1. **Gemini 3 Flash transcription** with structured JSON output
2. **Confidence scoring** via token log-probabilities (available via API)
3. **Routing decisions:**
   - High confidence (≥0.9): Accept directly
   - Medium (0.75-0.9): Cross-validate with secondary model (IndicWhisper or MMS)
   - Low (<0.75): Escalate to Gemini 3 Pro or flag for review
4. **IndicMFA forced alignment** as final quality gate—alignment failure indicates transcription error
5. **NoRefER** for reference-free WER estimation using attention patterns

For human validation, use stratified sampling: review 0.1% of high-confidence segments, 2% of medium, and 10% of low-confidence segments. This achieves statistical coverage while focusing effort on risky data.

Audio quality filtering should apply these thresholds:
- **SNR ≥ 32 dB** for TTS-quality data (20-32 dB acceptable with enhancement)
- **Segment duration 4-10 seconds** optimal for attention-based TTS models
- **Single speaker** for voice cloning applications (multi-speaker for conversational TTS)
- **No background music** or significant reverberation

Tools for automated quality estimation include HuggingFace's DataSpeech (SNR, reverberation, speech rate) and NISQA/SQUIM for MOS prediction without reference audio.

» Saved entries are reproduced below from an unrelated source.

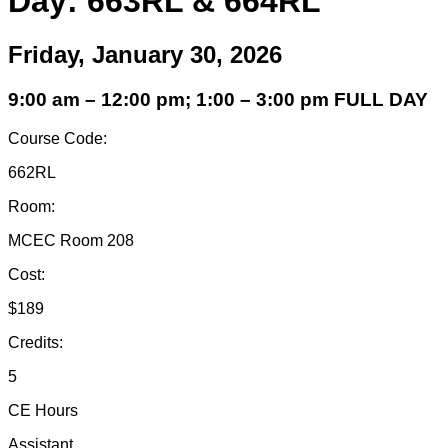
Day: 663RL & 664RL
Friday, January 30, 2026
9:00 am – 12:00 pm; 1:00 – 3:00 pm FULL DAY
Course Code:
662RL
Room:
MCEC Room 208
Cost:
$189
Credits:
5
CE Hours
Assistant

## Conclusion: Production pipeline orchestration

The complete pipeline for your 500K YouTube podcast segments should flow through six stages: ingestion (extract FLAC, segment by VAD), audio quality analysis (DataSpeech metrics), multi-model transcription (Gemini Flash primary, cascading to Pro), validation and consensus (alignment + confidence scoring), text normalization (Indic NLP Library), and output formatting (JSONL with multi-representation transcripts).

Parallelize using Flyte map tasks or Ray, with per-batch checkpointing every 100-500 batches. Store processed segments in **1-5 GB TAR archives** with JSONL manifests. Expected throughput: ~4,200 hours of audio processable in 2-3 days on a properly configured GPU cluster.

The novel insights from this research that diverge from common practice: IndicMFA's G2G approach eliminates the pronunciation dictionary bottleneck that has historically limited Indic forced alignment; single-script transliteration enables code-mixed TTS without labeled code-mixed recordings; and emotion capabilities should be introduced during SFT rather than pre-training, despite the intuition that more training data exposure would help. These patterns, validated across CosyVoice, FireRedTTS, and Inworld implementations, provide a production-ready blueprint for building human-quality Indic TTS at scale.